RDSP limits, transfers, and rollovers
What is the contribution limit for RDSPs?
There is no annual limit on amounts that can be contributed to an RDSP of a particular beneficiary in a given year. However, the overall lifetime limit for a particular beneficiary is $200,000 (all previous contributions and rollover that have previously been made to an RDSP of a particular beneficiary will reduce this amount). Contributions are permitted until the end of the year in which the beneficiary turns 59.
Amounts directly transferred from one beneficiary's RDSP to another RDSP for the same beneficiary do not count toward the $200,000 overall contribution limit.

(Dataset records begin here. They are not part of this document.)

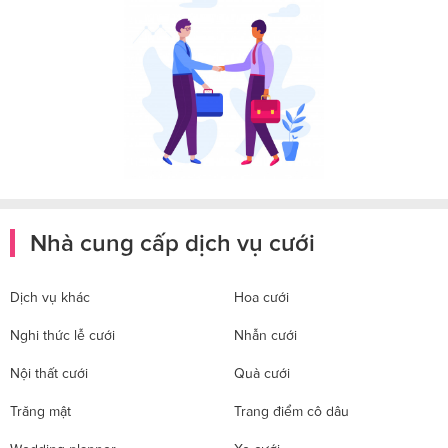
Nhà cung cấp dịch vụ cưới
Dịch vụ khác
Hoa cưới
Nghi thức lễ cưới
Nhẫn cưới
Nội thất cưới
Quà cưới
Trăng mật
Trang điểm cô dâu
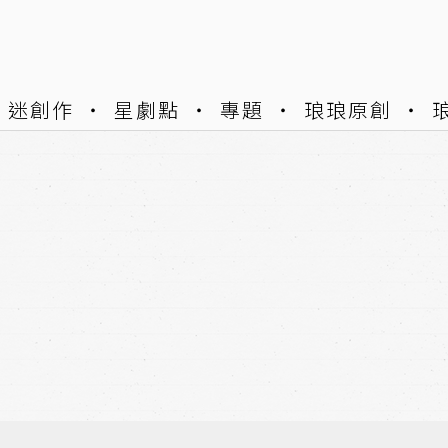
迷創作
星劇點
專題
琅琅原創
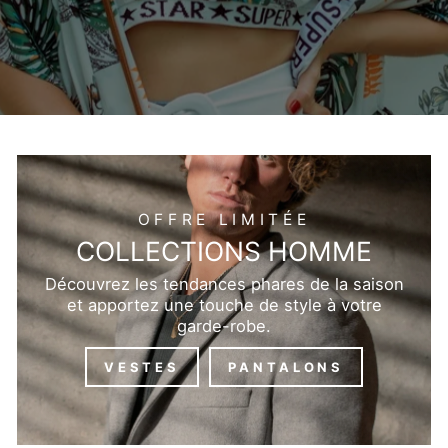
OFFRE LIMITÉE
COLLECTIONS HOMME
Découvrez les tendances phares de la saison
et apportez une touche de style à votre
garde-robe.
VESTES
PANTALONS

An amount can be transferred from one RDSP to another RDSP can be made only under the following conditions:
- the transfer must be made directly from a beneficiary's current RDSP to a new RDSP for the same beneficiary;
- a transfer can only be made if all holders of the current RDSP agree to the transfer;
- all funds must be transferred from the current RDSP to the new RDSP;
- the current RDSP must be terminated immediately following the transfer; and
where the beneficiary has attained 59 years of age before the year in which the transfer takes place, the issuer of the new plan agrees to pay any DAPs required to be made under the plan.
Rolling over retirement savings property on a tax deferred basis to an RDSP
The maximum rollover amount into an RDSP is $200,000. All contributions and rollover amounts made to any RDSP of a beneficiary will reduce this amount. A grant will not be paid into the RDSP on amounts that are rolled over.
For deaths occurring after March 3, 2010, the RDSP rules allow for a rollover of a deceased individual's registered retirement savings plan (RRSP) proceeds to an RDSP of the deceased individual's financially dependent child or grandchild with an impairment in physical or mental functions. A qualifying beneficiary is referred to as an eligible individual.
These rollover rules also apply to:
RDSP rollover reporting
The retirement savings rollover transaction must be documented using Form RC4625, Rollover to a Registered Disability Savings Plan (RDSP) Under Paragraph 60(m) or the form provided by the RDSP issuer. A tax slip will be issued (for example, T4A, T4RSP, T4RIF, etc.). The amount of the retirement savings rollover is reported and deducted on the eligible individual’s income tax and benefit return. In some cases, the amount may also need to be reported and deducted in the deceased individual’s final return. For more information on how rollovers should be reported, see “Transfers to registered disability savings plans” in guide T4040, RRSP and other Registered Plans for Retirement.
These rules apply to retirement savings rollovers only. Education savings rollovers are recorded on Form RC435, Rollover from a Registered Education Savings Plan to a Registered Disability Savings Plan or another form provided by the RESP promoter. Tax slips are not issued for education savings rollovers.
RDSP issuers may produce and use their own method of documentation for education savings rollovers.
The retirement savings rollover to an RDSP:
- will be considered a private contribution for the purpose of determining whether the RDSP is a PGAP, but will not be eligible for grants;
- will be included in the taxable portions of RDSP withdrawals made to the beneficiary; and
- may not exceed, and will reduce the RDSP contribution lifetime limit.
An eligible individual is a child or grandchild of a deceased annuitant under an RRSP or RRIF, or of a deceased member of an RPP or SPP or PRPP, who was financially dependent on the deceased for support, at the time of the deceased’s death, by reason of an impairment in physical or mental functions. The eligible individual must also be the beneficiary under the RDSP into which the eligible proceeds will be paid.